Early in the English Reformation, and on the king’s direct orders, his shrine was quickly dismantled, its treasures loaded onto carts and taken away to enrich Henry’s treasury. John Butler’s excellent The Quest for Becket’s Bones: Mystery of the relics of St Thomas of Canterbury debates the probable outcome of his earthly remains.
I had to travel the short distance (just opposite the cathedral, to be precise), to the modest Victorian Catholic church of St Thomas of Canterbury to be in the actual presence of a relic of his.
Becket isn’t alone here; appropriately he shares the space with a relic of St Oscar Romero, a Salvadoran Bishop martyred for speaking out against his country’s ruling elite in 1980 and attempting to prevent the persecution of his fellow Catholics and other abuses of human rights.
Like Becket his outspokenness threatened the status quo and he too was silenced. I sat alone in the quiet church and prayed, meditating on the lives of both these men of conscience, whose murders nearly 800 years apart still resonate so strongly today.
As I left Canterbury to return to London, the night was drawing in quickly and the wind and rain had started to get into their stride. I climbed an ancient Roman burial mound to take a final look over the twilight city towards the floodlit Cathedral.

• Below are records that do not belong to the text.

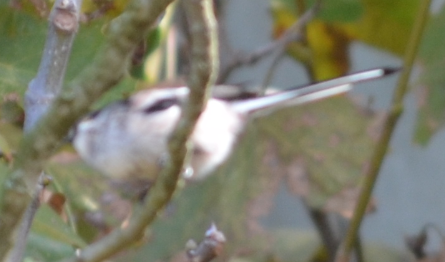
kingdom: Animalia
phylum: Chordata
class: Aves
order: Passeriformes
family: Aegithalidae
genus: Aegithalos
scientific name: Aegithalos caudatus
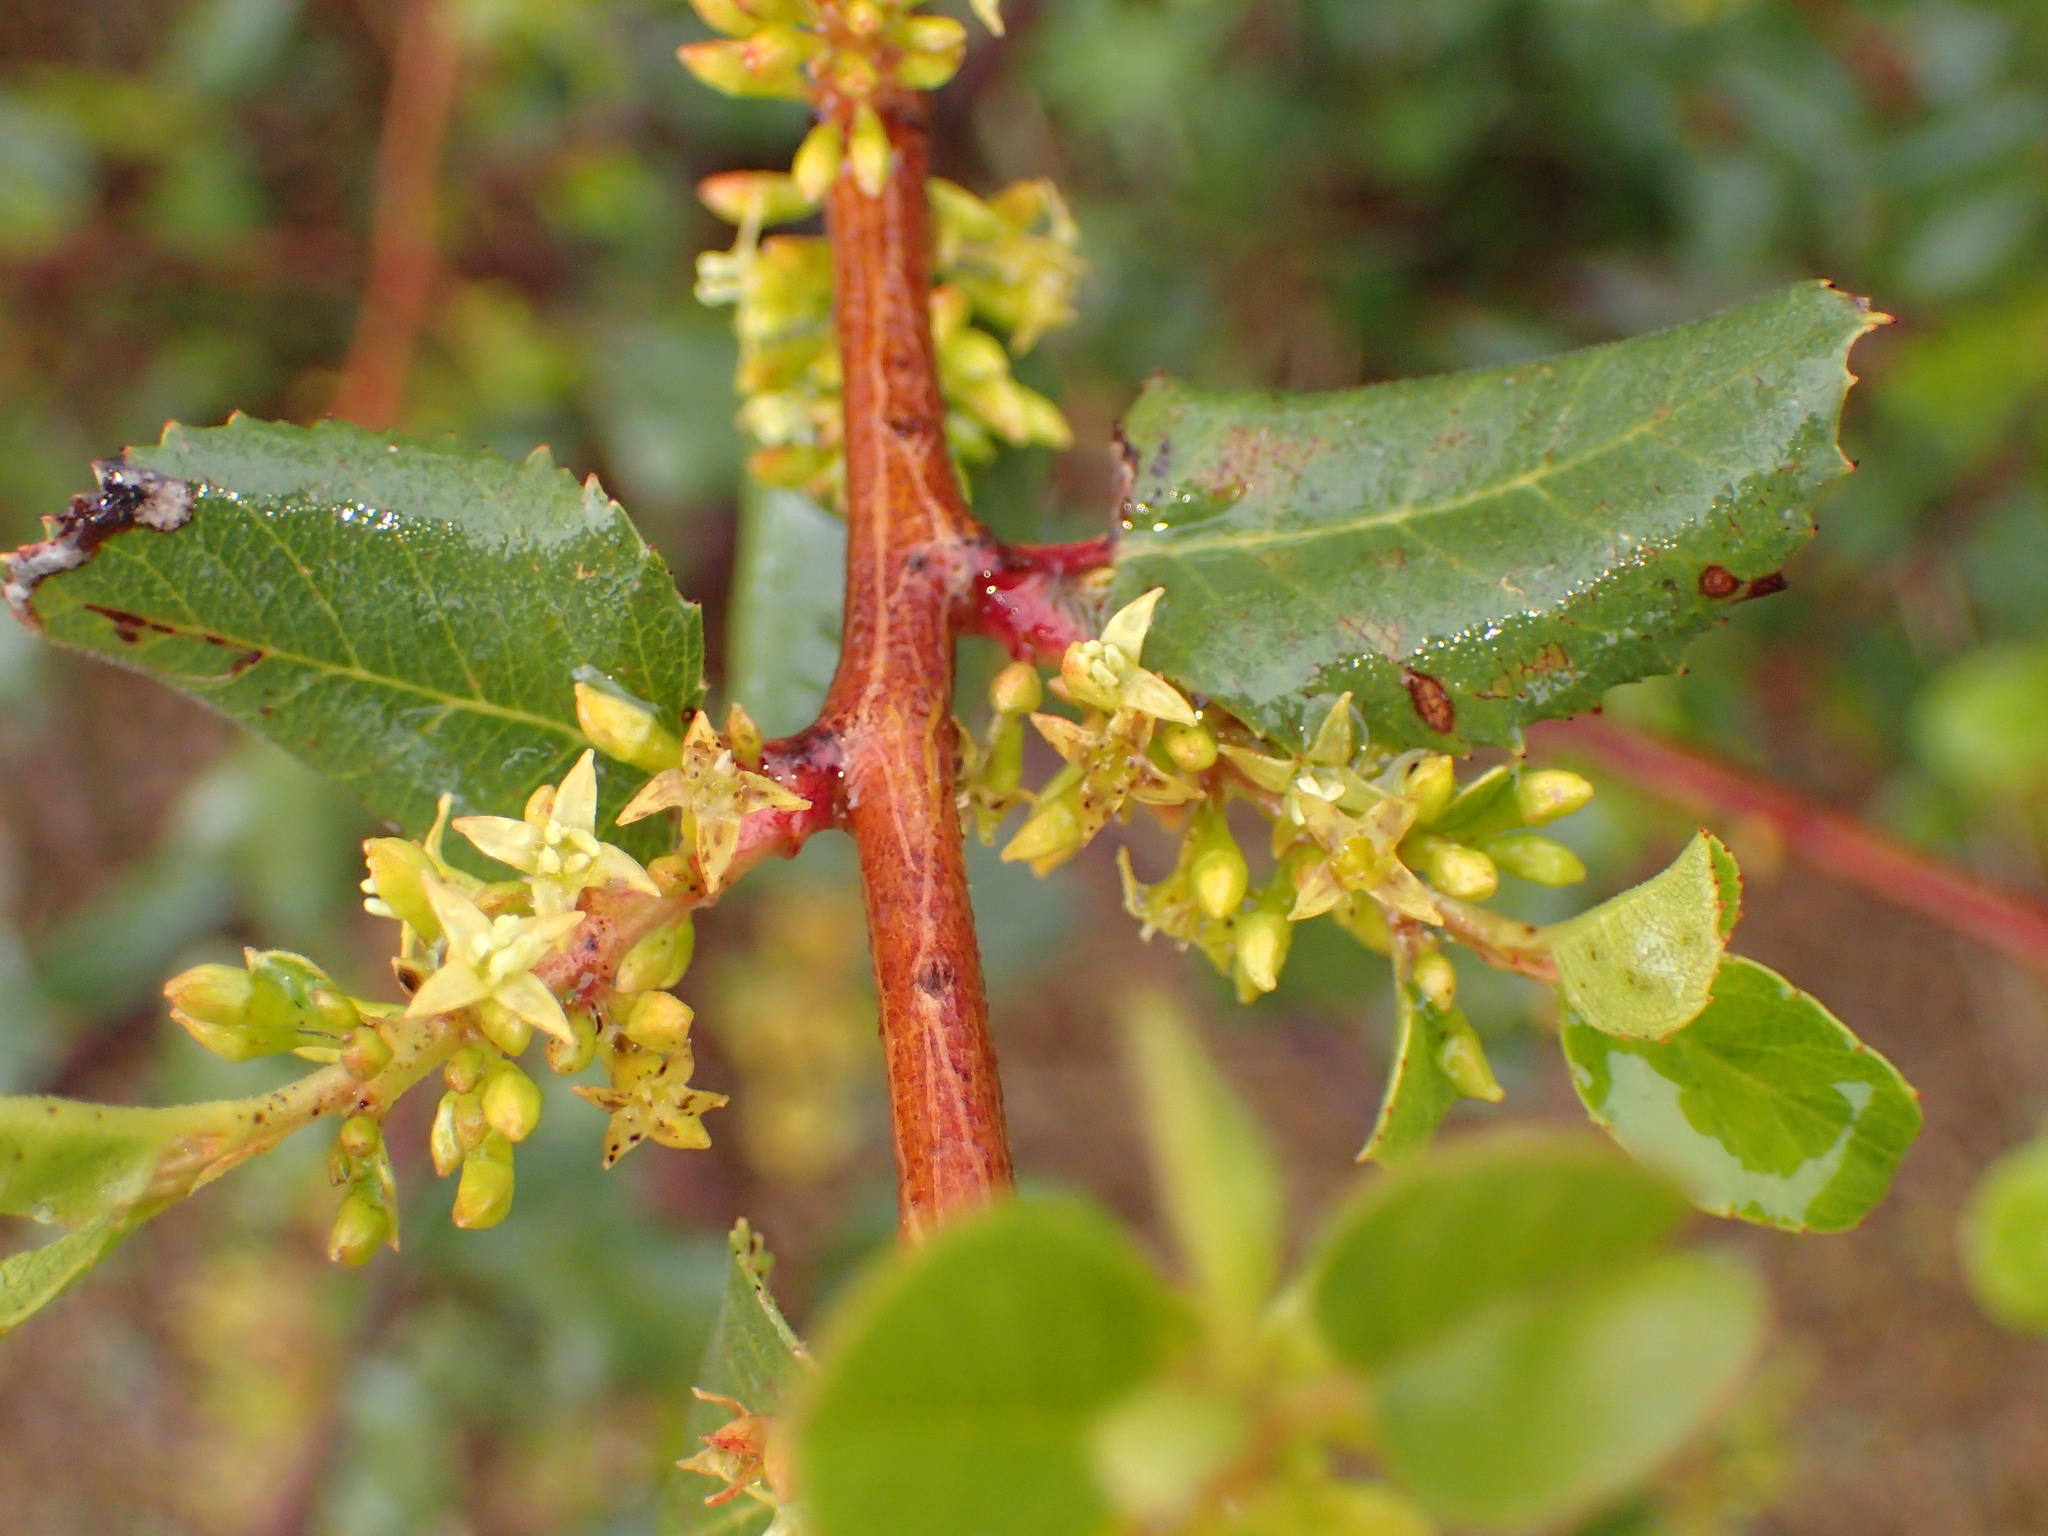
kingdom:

As I clung to the railings, I thought about the battles which still need fighting: our world is still an unequal one and the State seems to be increasingly at odds with the wishes of the people, if not in policy then in personal morality.
I wonder if the days of people standing up to be counted are over or if someone waits patiently in the wings to rise up and challenge the absurdities of our current political situation. Only time will tell.